もう1つの理由は、自動車産業で培った「燃焼技術のノウハウ」です。日本の自動車産業がここまで発展した背景には、日本の自動車企業が燃焼という物理現象を深く追究・解明してきたことがあります。それができたからこそ、日本の自動車産業は世界に誇れるようになったのです。
しかしながら、燃焼という現象は、必然的に二酸化炭素を排出します。自動車産業が電動化の方向に向かう中、「燃焼技術のノウハウ」を最大限に生かせる有力な分野として、「宇宙産業」があるのではないかと考えています。地球の重力に逆らう力を出せるロケットエンジンを電動化することは、どう考えても難しいからです。
例えば、トヨタやホンダは「宇宙産業への進出の布石」を確実に打っています。そこにはさまざまな理由があると思いますが、自分たちがこれまで解明してきた燃焼についての知見・技術を活用するための展望があるのではないでしょうか。
ロケットの開発者や技術者たちは「ロケットエンジンの開発には魔物が棲む」と話します。その魔物の正体は、燃焼という物理現象です。ロケット開発とは、その魔物を飼い慣らし、魔物と協力するプロセスなのです。そして、日本のロケット開発者・技術者たちは、失敗と挑戦を繰り返しながら、それを達成してきました。

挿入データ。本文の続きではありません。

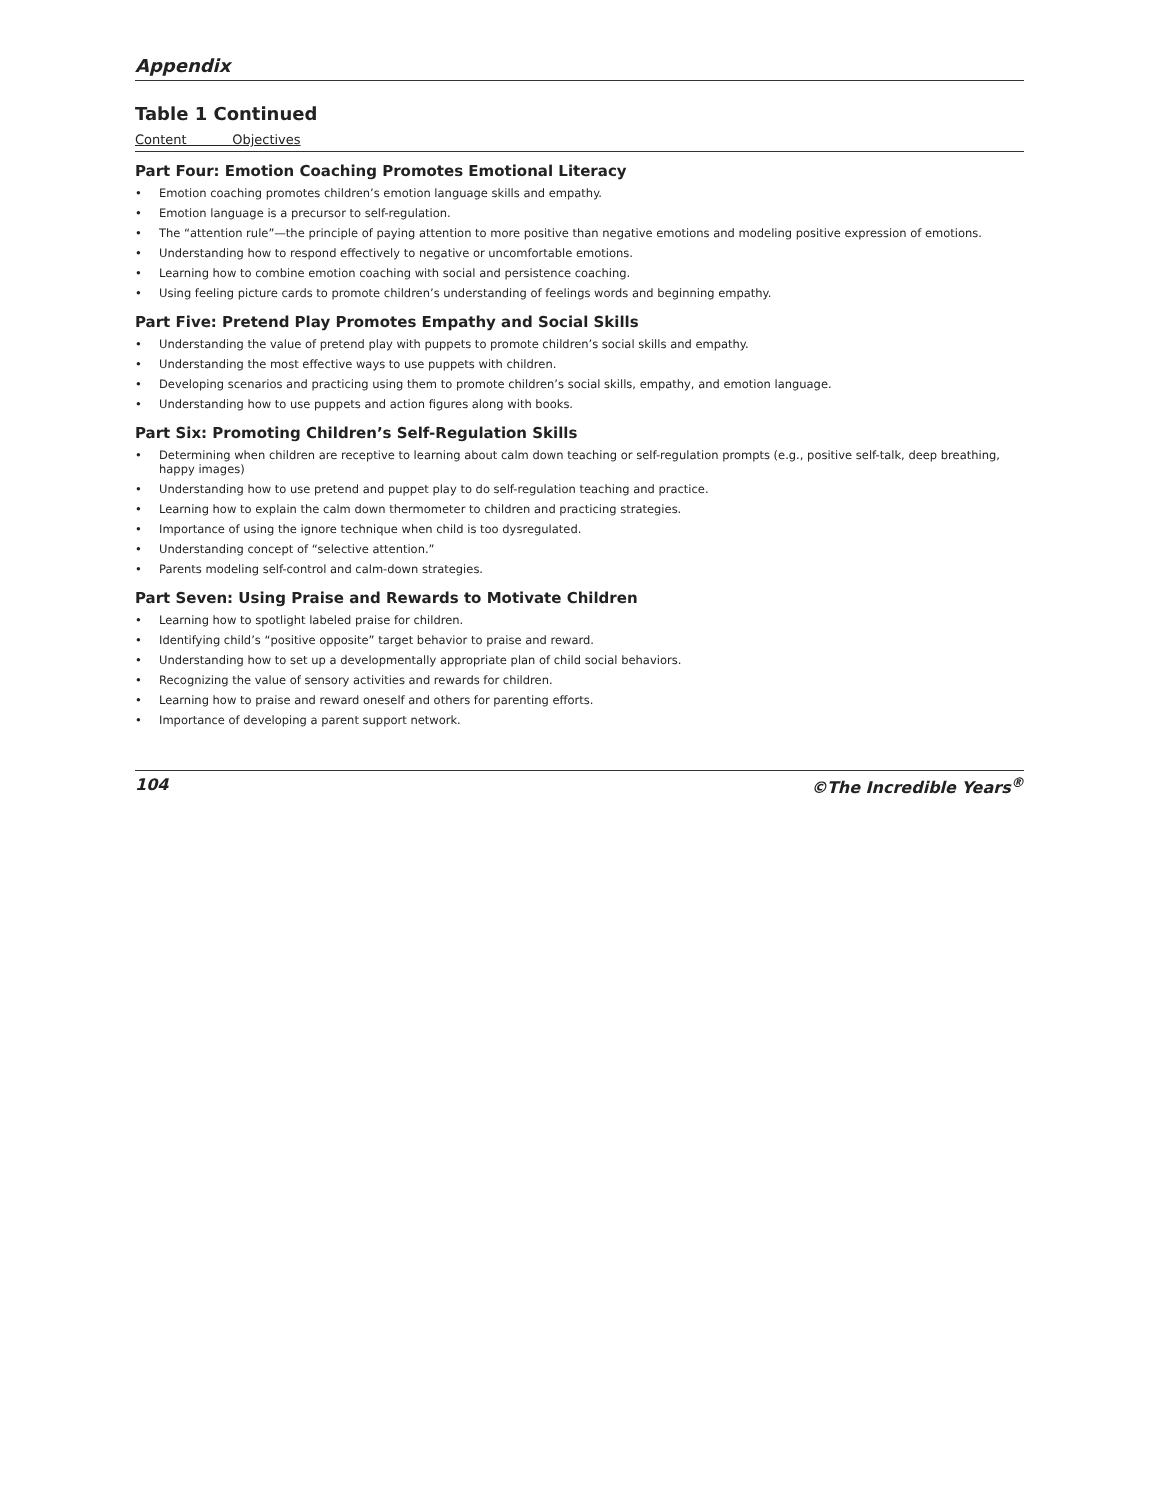Appendix
Table 1 Continued
| Content Objectives | |
| --- | --- |
| Part Four: Emotion Coaching Promotes Emotional Literacy | |
| • | Emotion coaching promotes children’s emotion language skills and empathy. |
| • | Emotion language is a precursor to self-regulation. |
| • | The “attention rule”—the principle of paying attention to more positive than negative emotions and modeling positive expression of emotions. |
| • | Understanding how to respond effectively to negative or uncomfortable emotions. |
| • | Learning how to combine emotion coaching with social and persistence coaching. |
| • | Using feeling picture cards to promote children’s understanding of feelings words and beginning empathy. |
| Part Five: Pretend Play Promotes Empathy and Social Skills | |
| • | Understanding the value of pretend play with puppets to promote children’s social skills and empathy. |
| • | Understanding the most effective ways to use puppets with children. |
| • | Developing scenarios and practicing using them to promote children’s social skills, empathy, and emotion language. |
| • | Understanding how to use puppets and action figures along with books. |
| Part Six: Promoting Children’s Self-Regulation Skills | |
| • | Determining when children are receptive to learning about calm down teaching or self-regulation prompts (e.g., positive self-talk, deep breathing, happy images) |
| • | Understanding how to use pretend and puppet play to do self-regulation teaching and practice. |
| • | Learning how to explain the calm down thermometer to children and practicing strategies. |
| • | Importance of using the ignore technique when child is too dysregulated. |
| • | Understanding concept of “selective attention.” |
| • | Parents modeling self-control and calm-down strategies. |
| Part Seven: Using Praise and Rewards to Motivate Children | |
| • | Learning how to spotlight labeled praise for children. |
| • | Identifying child’s “positive opposite” target behavior to praise and reward. |
| • | Understanding how to set up a developmentally appropriate plan of child social behaviors. |
| • | Recognizing the value of sensory activities and rewards for children. |
| • | Learning how to praise and reward oneself and others for parenting efforts. |
| • | Importance of developing a parent support network. |
104 ©The Incredible Years<sup>®</sup>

燃焼という観点からひもとくと、そこには日本産業の強みが見えてきます。今後、政府と民間企業が力を合わせながら、いかにして燃焼の技術を生かして高付加価値産業を興せるか、という視点が重要になるのではないでしょうか。このように考えるからこそ、「宇宙産業を考えること」が今後の日本の産業の在り方を考える上で重要なヒントになると考えています。